Under the statute, consent is not required for the taping of a non-electronic communication uttered by a person who does not have a reasonable expectation of privacy in that communication. See definition of “oral communication,” Okla. Stat. tit. § 176.2.

Unlawful recording or disclosure is a felony punishable by a fine of not less than $5,000 and jail time not to exceed five years. Okla. Stat. tit. § 176.3.

It is also a misdemeanor to secretly loiter with the intent of eavesdropping and to repeat or publish anything overheard. Okla. Stat. tit. 21 § 1202.

 

Oregon
It is a “Class A” misdemeanor for a third party to intercept, attempt to intercept, or get any other person to intercept any wire or oral communication without the consent of any parties to the conversation. Or. Rev. Stat. § 165.543.

People who violate the statute are subject to fines, not to exceed $6,250, and prison time, not to exceed one year. Or. Rev. Stat. §§ 165.543, 161.615.

__Data items__.

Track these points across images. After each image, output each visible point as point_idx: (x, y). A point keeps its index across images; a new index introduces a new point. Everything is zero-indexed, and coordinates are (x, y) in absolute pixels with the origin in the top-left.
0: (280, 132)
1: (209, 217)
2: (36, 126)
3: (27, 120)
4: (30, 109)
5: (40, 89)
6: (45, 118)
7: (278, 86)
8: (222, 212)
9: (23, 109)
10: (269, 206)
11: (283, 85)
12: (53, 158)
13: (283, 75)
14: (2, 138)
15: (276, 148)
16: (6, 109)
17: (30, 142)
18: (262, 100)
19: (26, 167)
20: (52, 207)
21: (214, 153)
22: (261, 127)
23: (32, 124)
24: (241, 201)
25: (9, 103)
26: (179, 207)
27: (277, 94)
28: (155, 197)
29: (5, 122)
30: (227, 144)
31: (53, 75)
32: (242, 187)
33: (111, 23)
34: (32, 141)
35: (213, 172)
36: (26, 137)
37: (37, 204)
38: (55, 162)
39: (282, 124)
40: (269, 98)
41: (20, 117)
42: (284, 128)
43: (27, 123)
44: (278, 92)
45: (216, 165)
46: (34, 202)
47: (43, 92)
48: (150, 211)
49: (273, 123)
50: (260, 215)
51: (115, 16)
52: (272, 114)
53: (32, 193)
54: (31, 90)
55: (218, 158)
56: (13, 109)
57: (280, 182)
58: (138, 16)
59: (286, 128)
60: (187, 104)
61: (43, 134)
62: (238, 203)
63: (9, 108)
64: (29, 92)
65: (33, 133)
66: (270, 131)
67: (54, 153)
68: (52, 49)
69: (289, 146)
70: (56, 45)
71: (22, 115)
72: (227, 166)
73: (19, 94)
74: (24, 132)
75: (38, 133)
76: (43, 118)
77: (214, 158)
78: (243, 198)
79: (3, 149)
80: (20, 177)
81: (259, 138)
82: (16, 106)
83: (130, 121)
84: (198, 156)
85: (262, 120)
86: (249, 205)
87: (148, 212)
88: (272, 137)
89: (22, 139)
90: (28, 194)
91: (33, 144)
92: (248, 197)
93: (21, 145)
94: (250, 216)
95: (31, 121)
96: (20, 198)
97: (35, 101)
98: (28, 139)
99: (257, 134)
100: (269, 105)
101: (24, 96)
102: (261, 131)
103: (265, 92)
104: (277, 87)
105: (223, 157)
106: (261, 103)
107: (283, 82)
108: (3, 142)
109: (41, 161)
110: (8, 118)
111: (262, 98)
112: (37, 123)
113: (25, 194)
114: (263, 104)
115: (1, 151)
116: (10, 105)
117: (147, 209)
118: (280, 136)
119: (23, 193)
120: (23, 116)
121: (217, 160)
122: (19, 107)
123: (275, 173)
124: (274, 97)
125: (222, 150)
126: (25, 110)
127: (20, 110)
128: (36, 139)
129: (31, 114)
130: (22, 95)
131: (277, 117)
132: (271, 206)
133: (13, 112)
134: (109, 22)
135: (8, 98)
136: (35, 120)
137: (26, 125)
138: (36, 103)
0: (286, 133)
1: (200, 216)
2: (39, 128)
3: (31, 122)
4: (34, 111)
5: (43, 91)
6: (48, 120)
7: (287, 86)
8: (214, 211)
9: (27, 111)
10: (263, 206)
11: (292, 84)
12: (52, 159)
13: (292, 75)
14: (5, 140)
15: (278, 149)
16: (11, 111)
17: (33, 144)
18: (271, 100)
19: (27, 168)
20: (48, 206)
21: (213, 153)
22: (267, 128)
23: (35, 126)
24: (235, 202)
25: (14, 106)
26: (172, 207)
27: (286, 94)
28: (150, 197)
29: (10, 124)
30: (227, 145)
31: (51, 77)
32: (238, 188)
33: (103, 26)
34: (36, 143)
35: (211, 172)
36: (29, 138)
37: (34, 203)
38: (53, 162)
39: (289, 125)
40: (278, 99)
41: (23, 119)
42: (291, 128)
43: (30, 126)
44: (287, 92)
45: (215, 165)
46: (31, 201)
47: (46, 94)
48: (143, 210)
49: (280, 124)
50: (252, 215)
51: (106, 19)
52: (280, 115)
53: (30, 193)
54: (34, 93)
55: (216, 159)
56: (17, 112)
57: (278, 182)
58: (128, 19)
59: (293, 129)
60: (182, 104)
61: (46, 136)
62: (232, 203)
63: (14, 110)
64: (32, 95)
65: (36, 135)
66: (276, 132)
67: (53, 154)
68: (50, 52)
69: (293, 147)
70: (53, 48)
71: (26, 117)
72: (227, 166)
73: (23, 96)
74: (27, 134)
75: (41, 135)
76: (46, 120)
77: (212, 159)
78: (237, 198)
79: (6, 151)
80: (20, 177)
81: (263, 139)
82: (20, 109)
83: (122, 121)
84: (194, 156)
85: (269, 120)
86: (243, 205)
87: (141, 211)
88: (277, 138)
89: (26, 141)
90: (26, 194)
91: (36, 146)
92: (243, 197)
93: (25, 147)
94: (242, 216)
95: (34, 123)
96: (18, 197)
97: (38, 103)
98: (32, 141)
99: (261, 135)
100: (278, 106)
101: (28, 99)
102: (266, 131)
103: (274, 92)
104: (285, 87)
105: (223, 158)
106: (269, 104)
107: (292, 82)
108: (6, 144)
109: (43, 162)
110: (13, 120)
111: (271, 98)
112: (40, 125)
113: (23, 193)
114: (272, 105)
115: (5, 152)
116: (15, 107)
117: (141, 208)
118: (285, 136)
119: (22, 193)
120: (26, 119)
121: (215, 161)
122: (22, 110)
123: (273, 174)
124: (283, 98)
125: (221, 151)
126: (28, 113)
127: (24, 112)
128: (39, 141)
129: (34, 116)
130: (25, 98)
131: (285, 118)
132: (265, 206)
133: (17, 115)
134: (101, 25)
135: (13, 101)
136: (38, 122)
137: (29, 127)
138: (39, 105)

__Assigned task__. In the text on recording and eavesdropping laws, rewrite the portion from "Unlawful recording or" to "Stat. §§ 165.543, 161.615.", changing "misdemeanor" to "criminal offense".

__Answer box__.
Unlawful recording or disclosure is a felony punishable by a fine of not less than $5,000 and jail time not to exceed five years. Okla. Stat. tit. § 176.3.

It is also a criminal offense to secretly loiter with the intent of eavesdropping and to repeat or publish anything overheard. Okla. Stat. tit. 21 § 1202.

 

Oregon
It is a “Class A” criminal offense for a third party to intercept, attempt to intercept, or get any other person to intercept any wire or oral communication without the consent of any parties to the conversation. Or. Rev. Stat. § 165.543.

People who violate the statute are subject to fines, not to exceed $6,250, and prison time, not to exceed one year. Or. Rev. Stat. §§ 165.543, 161.615.